Setting the exponential coefficient of d to a small constant is preferable for improved empirical results, and does not change the asymptotic complexity. To see why, recall that the algorithm explores segments of length $2^{2^i}$ in the $i$ -th iteration. When i is very small, these segments are very small, making the iterations overly fast and unlikely to succeed. We found that setting the length to $2^{8 \cdot 2^i}$ allowed us to balance this trade-off better. The exact setting of the exponential coefficient is not important (4 and 16 worked almost equally well). Also, see the further experimental results in our response to Reviewer EXym which take place on bimodal instances.

“Results on time complexity.”

We note that in model 2, the time complexity is basically equivalent to the query complexity. In this model, there is a single distribution over queries, so the time to build our BST is just preprocessing – we expect to answer far more queries than the time it takes to build the BST (as long as the preprocessing time is at least somewhat reasonable, as ours is). And then once the BST is built, the time it takes to search in it is essentially equal (up to constants involving following pointers) to the query complexity that we analyze. So in this setting, the query complexity is the time complexity!

最终决定Accept (poster)

2024-09-25

This paper studies the query complexity of searching through a sorted array when the keys are drawn from a given distribution which is approximately known. An algorithm is proposed which interleaves two approaches: the classic binary search algorithm and the "median search" approach from [1,2]. The query complexity of the proposed algorithm is shown to be $O(H(p)+\log(\eta))$ where $H(p)$ is the entropy of the ground truth distribution and $\eta$ is the Wasserstein distance between the estimated sampling distribution and the ground truth distribution.

There is a consensus between all four reviewers (and myself) that this is an interesting and novel problem setting and algorithm which is well deserving of publication. However were some concerns, especially from reviewer kf39, regarding the presentation. I partially agree with the reviewer: on the one hand, I did find the introduction and abstract difficult to parse without jumping straight to the more mathematical "preliminaries" section, and on the other hand, it is also the case that the authors have incorrectly used terms such as "time complexity" instead of "query complexity" throughout the paper. They have admitted their mistake during the rebuttal and discussion with reviewers ud7J and kf39 and promised to modify the paper accordingly. Reviewer kf39 argues that the required changes might be too much and that the paper might need a fresh round of reviewing. I think this is a subjective question, but my professional opinion is on the side of the authors: removing any explicit mention of time complexity in the theoretical results can be achieved before the camera ready deadline. I also would not find it particularly shocking if some of the experimental results demonstrated superior performance in terms of runtime, even if the theory itself only applies to the query complexity, as long as the distinction is made clear.

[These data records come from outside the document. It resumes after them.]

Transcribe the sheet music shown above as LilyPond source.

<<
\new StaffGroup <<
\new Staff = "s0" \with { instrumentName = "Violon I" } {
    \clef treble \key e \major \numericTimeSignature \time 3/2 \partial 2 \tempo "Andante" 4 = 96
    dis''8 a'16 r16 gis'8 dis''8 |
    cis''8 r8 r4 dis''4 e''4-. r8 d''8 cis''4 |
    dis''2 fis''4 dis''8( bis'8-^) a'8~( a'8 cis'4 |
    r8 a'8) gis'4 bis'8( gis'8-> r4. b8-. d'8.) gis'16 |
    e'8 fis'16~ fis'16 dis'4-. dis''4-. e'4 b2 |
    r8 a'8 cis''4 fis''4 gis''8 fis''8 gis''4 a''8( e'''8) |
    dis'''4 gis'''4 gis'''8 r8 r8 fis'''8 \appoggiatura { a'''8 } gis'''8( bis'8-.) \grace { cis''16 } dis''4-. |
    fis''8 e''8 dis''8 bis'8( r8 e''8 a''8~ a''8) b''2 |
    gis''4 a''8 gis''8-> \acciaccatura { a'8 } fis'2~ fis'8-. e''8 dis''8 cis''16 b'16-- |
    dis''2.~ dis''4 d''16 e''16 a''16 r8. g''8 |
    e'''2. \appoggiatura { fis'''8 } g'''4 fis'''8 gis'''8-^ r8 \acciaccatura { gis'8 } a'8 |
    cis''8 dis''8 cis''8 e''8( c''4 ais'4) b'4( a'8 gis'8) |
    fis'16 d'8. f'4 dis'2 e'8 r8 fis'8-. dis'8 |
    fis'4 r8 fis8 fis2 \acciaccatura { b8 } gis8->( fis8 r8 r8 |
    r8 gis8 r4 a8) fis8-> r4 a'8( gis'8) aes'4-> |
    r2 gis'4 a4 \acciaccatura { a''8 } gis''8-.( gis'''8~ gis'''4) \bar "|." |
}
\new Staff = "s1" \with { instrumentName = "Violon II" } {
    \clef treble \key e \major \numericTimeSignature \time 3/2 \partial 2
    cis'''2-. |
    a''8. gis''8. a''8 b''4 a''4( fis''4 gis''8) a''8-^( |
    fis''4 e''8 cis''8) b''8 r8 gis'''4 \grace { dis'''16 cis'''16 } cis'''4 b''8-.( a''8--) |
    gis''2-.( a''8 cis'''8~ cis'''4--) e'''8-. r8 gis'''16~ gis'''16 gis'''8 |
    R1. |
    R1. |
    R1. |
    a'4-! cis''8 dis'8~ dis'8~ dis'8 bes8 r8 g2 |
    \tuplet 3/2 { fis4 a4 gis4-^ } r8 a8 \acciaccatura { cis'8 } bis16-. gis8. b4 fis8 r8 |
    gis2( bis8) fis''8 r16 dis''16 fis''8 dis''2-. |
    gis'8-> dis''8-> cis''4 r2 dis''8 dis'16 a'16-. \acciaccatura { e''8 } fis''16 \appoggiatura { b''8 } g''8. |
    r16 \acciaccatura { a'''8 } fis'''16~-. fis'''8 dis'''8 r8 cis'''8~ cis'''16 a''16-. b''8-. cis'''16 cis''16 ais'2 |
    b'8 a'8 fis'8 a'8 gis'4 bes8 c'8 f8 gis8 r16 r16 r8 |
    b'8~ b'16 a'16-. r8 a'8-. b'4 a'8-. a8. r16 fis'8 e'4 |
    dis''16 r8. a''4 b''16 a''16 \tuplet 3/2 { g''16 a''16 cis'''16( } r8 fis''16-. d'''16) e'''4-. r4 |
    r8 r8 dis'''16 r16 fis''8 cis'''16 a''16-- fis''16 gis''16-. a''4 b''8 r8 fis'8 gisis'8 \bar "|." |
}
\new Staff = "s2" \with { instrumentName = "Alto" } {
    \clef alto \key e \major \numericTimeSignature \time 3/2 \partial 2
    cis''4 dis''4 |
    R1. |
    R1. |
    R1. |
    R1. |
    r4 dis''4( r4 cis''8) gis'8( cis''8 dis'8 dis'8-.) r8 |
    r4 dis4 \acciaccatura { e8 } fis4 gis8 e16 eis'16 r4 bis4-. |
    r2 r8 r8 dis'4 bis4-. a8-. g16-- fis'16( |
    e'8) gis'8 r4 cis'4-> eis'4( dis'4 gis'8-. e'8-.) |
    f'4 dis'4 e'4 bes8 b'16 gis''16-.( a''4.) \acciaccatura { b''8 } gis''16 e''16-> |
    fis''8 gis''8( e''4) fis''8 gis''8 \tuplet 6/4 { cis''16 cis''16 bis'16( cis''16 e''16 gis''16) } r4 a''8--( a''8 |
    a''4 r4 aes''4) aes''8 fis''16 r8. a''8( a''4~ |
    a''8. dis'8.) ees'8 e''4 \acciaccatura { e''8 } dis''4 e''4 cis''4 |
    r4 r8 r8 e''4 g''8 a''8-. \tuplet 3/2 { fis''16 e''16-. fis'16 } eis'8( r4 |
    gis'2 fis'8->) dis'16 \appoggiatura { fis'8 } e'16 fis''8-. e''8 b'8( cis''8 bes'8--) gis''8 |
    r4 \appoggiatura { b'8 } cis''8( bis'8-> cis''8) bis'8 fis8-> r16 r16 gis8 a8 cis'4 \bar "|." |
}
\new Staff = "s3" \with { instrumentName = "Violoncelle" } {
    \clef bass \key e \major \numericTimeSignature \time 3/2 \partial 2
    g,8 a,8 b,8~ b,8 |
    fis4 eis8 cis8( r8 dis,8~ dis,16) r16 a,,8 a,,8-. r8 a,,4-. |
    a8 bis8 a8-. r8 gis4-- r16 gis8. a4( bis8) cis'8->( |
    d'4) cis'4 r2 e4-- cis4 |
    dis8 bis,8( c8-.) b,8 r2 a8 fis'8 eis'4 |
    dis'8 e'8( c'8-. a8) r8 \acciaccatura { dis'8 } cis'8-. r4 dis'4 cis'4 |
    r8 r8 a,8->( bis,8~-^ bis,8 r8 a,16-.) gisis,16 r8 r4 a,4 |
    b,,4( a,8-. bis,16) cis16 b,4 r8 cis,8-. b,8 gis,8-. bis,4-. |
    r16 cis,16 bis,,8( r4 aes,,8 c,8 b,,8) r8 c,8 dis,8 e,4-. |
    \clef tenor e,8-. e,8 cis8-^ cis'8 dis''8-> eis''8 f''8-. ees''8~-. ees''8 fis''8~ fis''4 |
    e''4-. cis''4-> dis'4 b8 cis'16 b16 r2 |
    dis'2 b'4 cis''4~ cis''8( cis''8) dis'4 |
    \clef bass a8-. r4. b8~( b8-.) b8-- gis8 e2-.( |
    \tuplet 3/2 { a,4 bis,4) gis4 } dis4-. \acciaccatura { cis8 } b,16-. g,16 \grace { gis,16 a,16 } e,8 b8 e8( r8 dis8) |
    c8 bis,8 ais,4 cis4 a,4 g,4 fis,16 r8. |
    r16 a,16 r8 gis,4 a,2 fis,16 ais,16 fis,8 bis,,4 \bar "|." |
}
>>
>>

There is also enough time for the authors to improve the presentation of the work, and I strongly encourage the authors to do so: this paper's contribution was clearly appreciated by many reviewers and has the potential to be of great interest to the community, if written in a more reader friendly way.

References:

[1] Donald E. Knuth. Optimum binary search trees, Acta Informatica, 1971

[2] Kurt Mehlhorn. Nearly optimal binary search trees, Acta Informatica, 1975.